At 12:33 AM -0800 3/1/01, Greg Stein wrote:
>That would be a good heuristic for handling this.
>
>We could augment the DAV:href element with an optional attribute, like this:
>
>   <D:href 
>D:original-charset="iso-8859-1">http://some.host/Magn%FCs.txt</D:href>
>and
>   <D:href D:original-charset="utf-8">http://some.host/C%C3%A9sar.txt</D:href>
>
>That will help within the responses (if a server supplies it, then you don't
>have to guess; otherwise, fall back to your heuristic).
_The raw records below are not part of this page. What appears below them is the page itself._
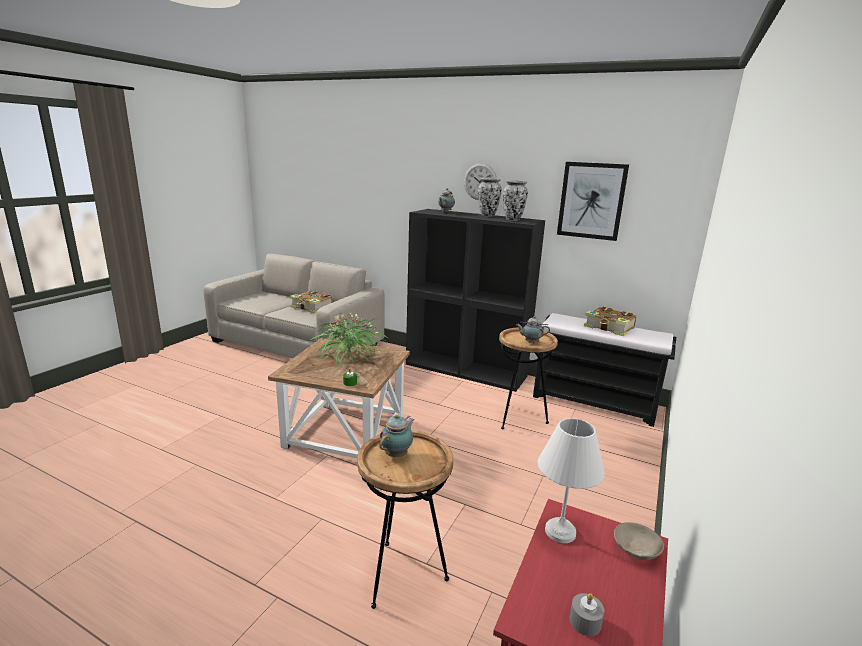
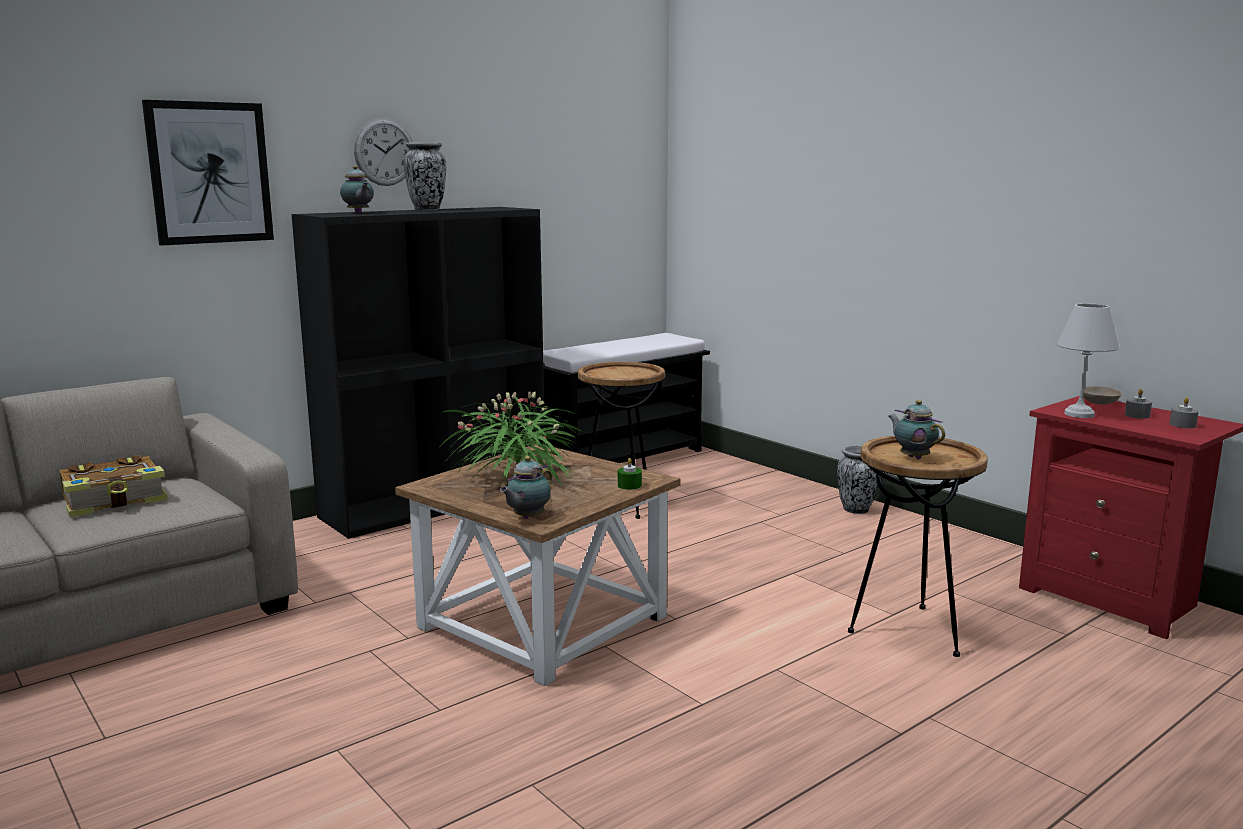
camera: 65 degrees left, 5 degrees down
vase [503,180,528,221] -> vase moved to [837,445,877,514]
teapot [516,316,550,343] -> teapot moved to [500,456,552,519]
picture [557,162,629,241] -> picture moved to [142,100,274,246]
book [584,307,637,336] -> none
none -> grey candle [1125,389,1152,419]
This certainly would be a helpful thing for servers to say to clients 
(although maybe in some other way), and I second your request to JimW 
about adding it as an issue.

>  We'd still need a
>way to determine the original charset of the Request-URI, though, to fully
>solve the problem.

I think there's a slightly different way to approach this, especially 
since (in general) there's no way to determine the original charset 
of the client request.

1. In situations where a returned URI in the response was present in 
the client request, I think the server really has to return it 
exactly as it was submitted.  Otherwise a lot of clients are going to 
get really confused, because for sure they're just looking for what 
they sent and not expecting to get into all sorts of "oh it's really 
the same in canonical form" discussions.

2. In situations where a returned URI in the response is not in the 
original request, the server is free to use whatever encoding it's 
going to use for path segments, and it can tell the client what is 
(either specifically as in Greg's proposal above or more generally 
via an OPTIONS setting or some such).

As both clients and servers get smarter about this issue, then 
presumably the distinction between these cases starts going away (and 
it becomes less important for servers to say what encoding they're 
using for path segments).  But on the way there this approach allows 
for backward compatibility with existing clients that are unaware of 
these issues without servers having to guess.

And it has the added advantage of not breaking any client/server 
combinations that currently work.

     dan

Received on Thursday, 1 March 2001 14:46:05 UTC